• Work request:
List every abbreviation that the abstract on polysialic acid and AAV tropism defines by giving the full term followed by the abbreviation in parentheses, along with its full term.

• Provided text:

────────

265. Polysialic Acid as a Novel Regulator of AAV Tropism in the Developing Brain

Abstract

Recombinant AAV vectors are currently being exploited in a number of clinical trials that aim to correct neurological diseases. In many cases, it is important that therapeutic intervention occurs in the infantile stage of life. Thus, it is important to understand how AAV vectors interact with the constantly changing environment in the brain during neurodevelopment. Recombinant AAV is thought to spread through the central nervous system (CNS) by exploiting cerebrospinal fluid (CSF) flux and hijacking axonal transport pathways. The role of host receptors that mediate these processes in the developing brain are not well understood. In the current study, we utilized AAV serotype 4 as a model to evaluate whether ubiquitously expressed 2,3-linked sialic acid and the developmentally regulated marker, 2,8-linked polysialic acid (PSA) regulate viral transport and tropism in the neonatal brain. Modulation of the levels of SA and PSA in cell culture studies using specific neuraminidases revealed possibly opposing roles of the two glycans on AAV4 transduction. Interestingly, upon intracranial injection into lateral ventricles of the neonatal mouse brain, a low affinity AAV4 mutant displayed a striking shift in cellular tropism from 2,3-linked SA+ ependymal lining to 2,8-linked PSA+ migrating progenitors in the rostral migratory stream and olfactory bulb. In addition, this gain-of-function phenotype correlated with robust CNS spread of the mutant through paravascular transport pathways. Consistent with these observations, altering glycan dynamics within the brain by co-administering SA and PSA specific neuraminidases resulted in striking changes to the cellular tropisms and transduction efficiencies of both parental and mutant vectors. We postulate that glycan signatures associated with host development can be exploited to redirect novel AAV vectors to specific cell types in the brain.

────────

• Entries provided:
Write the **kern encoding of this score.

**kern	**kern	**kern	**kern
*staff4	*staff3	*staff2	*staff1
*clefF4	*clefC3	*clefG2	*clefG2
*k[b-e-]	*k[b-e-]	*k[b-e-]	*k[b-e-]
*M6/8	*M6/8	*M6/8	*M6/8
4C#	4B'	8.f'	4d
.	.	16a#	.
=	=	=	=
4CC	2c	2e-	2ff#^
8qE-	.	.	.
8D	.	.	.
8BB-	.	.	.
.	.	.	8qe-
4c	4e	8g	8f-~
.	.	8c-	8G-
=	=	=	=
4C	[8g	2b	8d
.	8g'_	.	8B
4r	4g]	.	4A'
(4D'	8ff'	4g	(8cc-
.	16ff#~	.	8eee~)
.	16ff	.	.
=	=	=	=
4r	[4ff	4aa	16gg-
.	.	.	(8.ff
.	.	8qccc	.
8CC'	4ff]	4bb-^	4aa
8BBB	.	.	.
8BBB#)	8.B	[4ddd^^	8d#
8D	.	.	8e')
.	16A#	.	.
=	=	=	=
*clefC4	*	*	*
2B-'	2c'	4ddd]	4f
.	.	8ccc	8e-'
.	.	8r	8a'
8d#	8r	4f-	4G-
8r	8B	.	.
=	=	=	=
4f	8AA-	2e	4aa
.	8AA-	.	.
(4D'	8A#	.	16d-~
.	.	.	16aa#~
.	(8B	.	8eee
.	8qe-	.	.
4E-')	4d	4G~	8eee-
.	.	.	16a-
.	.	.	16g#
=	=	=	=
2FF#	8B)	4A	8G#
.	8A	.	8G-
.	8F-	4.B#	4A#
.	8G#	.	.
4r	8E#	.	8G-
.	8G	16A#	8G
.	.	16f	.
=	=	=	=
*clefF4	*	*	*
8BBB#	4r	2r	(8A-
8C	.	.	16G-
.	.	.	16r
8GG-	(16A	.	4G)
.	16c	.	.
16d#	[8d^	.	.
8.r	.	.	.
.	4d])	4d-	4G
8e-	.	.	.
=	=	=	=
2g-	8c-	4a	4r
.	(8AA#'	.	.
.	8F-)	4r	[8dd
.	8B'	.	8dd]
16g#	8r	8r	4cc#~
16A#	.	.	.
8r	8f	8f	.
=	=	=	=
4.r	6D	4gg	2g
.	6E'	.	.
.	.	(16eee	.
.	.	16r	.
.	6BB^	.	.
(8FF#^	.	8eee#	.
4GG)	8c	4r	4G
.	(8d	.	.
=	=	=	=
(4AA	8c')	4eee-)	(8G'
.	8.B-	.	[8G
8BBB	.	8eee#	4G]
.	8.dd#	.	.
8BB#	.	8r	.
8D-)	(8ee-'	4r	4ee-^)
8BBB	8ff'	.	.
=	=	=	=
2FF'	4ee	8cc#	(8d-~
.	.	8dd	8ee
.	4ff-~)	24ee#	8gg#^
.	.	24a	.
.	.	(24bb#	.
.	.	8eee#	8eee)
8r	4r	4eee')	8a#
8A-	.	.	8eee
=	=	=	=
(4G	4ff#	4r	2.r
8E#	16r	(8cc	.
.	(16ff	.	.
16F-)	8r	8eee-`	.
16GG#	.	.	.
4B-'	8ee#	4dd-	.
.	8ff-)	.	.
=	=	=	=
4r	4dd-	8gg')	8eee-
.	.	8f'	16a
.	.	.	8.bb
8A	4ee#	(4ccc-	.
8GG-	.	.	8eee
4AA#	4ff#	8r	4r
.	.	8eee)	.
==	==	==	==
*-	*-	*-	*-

────────

• Reply to the exercise:
CNS: central nervous system
CSF: cerebrospinal fluid
PSA: 2,8-linked polysialic acid